Has your mum really considered the impact of her trips out? That it could lead as you say to threatening the lives of her other family members if they move in, threatening the life of your DF if he catches it from her or is admitted to a care home and catches CV there, taking carer resources at a time when they are stretched so thin by people who need them through no fault of their own, taking up nhs resources herself....all so she could pop to the shops?

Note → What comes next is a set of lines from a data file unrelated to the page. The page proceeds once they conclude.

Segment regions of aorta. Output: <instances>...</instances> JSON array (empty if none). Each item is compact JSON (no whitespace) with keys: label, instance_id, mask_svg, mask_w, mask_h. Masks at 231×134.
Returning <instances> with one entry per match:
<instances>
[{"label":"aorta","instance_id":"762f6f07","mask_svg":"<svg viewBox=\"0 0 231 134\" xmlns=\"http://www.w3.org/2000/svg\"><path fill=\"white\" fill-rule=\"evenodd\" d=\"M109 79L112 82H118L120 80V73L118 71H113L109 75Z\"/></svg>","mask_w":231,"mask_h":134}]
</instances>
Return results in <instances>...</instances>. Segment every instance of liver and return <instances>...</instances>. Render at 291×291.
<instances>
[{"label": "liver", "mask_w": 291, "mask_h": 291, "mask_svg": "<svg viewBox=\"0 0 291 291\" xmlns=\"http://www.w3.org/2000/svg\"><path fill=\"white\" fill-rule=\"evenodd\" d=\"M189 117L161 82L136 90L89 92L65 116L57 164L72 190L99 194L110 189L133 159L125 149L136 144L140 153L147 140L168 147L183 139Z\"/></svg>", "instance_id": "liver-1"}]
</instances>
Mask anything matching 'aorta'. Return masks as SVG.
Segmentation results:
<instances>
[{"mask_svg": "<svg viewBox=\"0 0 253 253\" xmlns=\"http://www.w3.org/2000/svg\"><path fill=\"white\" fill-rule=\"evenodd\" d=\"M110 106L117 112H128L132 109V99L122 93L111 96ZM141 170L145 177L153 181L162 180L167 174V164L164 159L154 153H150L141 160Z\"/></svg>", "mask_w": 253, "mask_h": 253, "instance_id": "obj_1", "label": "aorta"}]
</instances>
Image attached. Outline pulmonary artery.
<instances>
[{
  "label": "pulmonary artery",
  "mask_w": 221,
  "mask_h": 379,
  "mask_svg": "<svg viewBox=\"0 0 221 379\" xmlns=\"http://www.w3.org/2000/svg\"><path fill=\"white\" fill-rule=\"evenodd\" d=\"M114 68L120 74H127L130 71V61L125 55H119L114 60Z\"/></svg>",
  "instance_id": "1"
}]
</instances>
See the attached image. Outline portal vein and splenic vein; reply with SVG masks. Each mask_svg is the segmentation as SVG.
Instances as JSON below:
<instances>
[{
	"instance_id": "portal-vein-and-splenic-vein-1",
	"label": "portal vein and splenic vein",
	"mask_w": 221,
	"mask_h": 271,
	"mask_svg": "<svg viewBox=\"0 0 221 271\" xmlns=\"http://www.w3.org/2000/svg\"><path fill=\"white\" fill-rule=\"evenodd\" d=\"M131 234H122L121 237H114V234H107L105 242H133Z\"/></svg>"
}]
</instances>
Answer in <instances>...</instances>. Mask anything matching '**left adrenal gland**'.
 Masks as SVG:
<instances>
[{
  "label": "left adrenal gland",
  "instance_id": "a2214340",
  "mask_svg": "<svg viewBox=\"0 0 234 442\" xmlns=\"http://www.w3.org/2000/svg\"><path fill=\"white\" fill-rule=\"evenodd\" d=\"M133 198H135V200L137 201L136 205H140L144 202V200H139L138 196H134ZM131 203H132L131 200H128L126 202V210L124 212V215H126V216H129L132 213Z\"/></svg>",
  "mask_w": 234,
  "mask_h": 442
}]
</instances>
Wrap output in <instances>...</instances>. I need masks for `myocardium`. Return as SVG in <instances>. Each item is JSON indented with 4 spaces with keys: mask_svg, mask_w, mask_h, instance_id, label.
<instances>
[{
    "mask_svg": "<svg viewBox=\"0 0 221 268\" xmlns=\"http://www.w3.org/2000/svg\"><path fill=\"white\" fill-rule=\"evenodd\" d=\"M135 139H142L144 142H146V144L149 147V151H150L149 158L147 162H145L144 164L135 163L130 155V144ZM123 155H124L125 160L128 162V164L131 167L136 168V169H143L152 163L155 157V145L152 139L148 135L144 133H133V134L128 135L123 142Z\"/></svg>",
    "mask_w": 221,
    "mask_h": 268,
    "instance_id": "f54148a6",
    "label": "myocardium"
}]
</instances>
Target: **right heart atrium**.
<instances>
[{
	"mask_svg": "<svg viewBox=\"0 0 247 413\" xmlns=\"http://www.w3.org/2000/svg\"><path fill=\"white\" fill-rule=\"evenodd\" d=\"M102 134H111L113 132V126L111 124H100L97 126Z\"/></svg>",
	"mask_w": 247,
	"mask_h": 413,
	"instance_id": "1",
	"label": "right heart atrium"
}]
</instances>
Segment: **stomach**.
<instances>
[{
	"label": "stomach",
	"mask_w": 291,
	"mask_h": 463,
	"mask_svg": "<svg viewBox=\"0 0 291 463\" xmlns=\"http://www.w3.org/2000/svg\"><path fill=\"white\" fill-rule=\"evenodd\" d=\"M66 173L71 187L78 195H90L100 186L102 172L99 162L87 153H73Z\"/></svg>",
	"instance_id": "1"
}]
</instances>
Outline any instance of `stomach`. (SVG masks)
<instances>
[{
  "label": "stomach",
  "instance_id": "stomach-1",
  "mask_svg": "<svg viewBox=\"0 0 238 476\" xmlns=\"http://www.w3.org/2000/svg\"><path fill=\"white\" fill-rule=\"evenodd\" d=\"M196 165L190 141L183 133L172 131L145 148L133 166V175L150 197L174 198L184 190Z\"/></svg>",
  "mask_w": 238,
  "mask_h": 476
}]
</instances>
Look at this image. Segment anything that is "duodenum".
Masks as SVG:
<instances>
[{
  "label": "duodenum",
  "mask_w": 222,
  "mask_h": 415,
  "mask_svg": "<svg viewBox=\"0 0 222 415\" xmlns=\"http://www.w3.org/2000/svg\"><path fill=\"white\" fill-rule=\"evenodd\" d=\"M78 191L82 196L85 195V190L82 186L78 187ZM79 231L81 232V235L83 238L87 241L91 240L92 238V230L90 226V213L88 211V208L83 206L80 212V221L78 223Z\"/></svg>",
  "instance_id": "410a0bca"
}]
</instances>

It sounds like she probably is unable to take this in or process it, but don't be afraid to spell out all the potential consequences in very graphic detail. Also I agree about her setting up a contingency plan. Why should you? You're not the one bringing about the need for it.

foodtoorder · 08/04/2020 20:27

He would need an admission to residential/nursing care. If your mums GP admitted her they would also have a duty of care to ensure he is looked after too so a referral to social services etc

UYScuti · 08/04/2020 22:48

I would kindly but firmly take her through the consequences and tell her that if she's happy to take the risk then she better be happy to deal with the consequences

Goatymcgoaty · 08/04/2020 23:04

My elderly father is still “popping out” nearly every day, which apparently is ok as he’s keeping his distance from everyone. Anywhere from Tesco to diy shop to work. I’ve given up trying to explain why he shouldn’t - I’ve been understanding, blunt, brutal, pleading, every possible tack. Over and over. Mostly ignored. I can’t keep on doing it, it’s pointless and I’m wasting oxygen. He just has to take his chances, as I can’t camp outside his front door and physically stop him.

Mustbethewine · 08/04/2020 23:21

My grandmother is also considered vulnerable (in her 80s and has health conditions) and she pops to the shop most days, a shop which is always chocoblocked with people! She's a stubborn woman who just doesn't listen! I'm in my late 20s with no underlying health conditions and I'm indoors more than she is! I feel your frustration OP!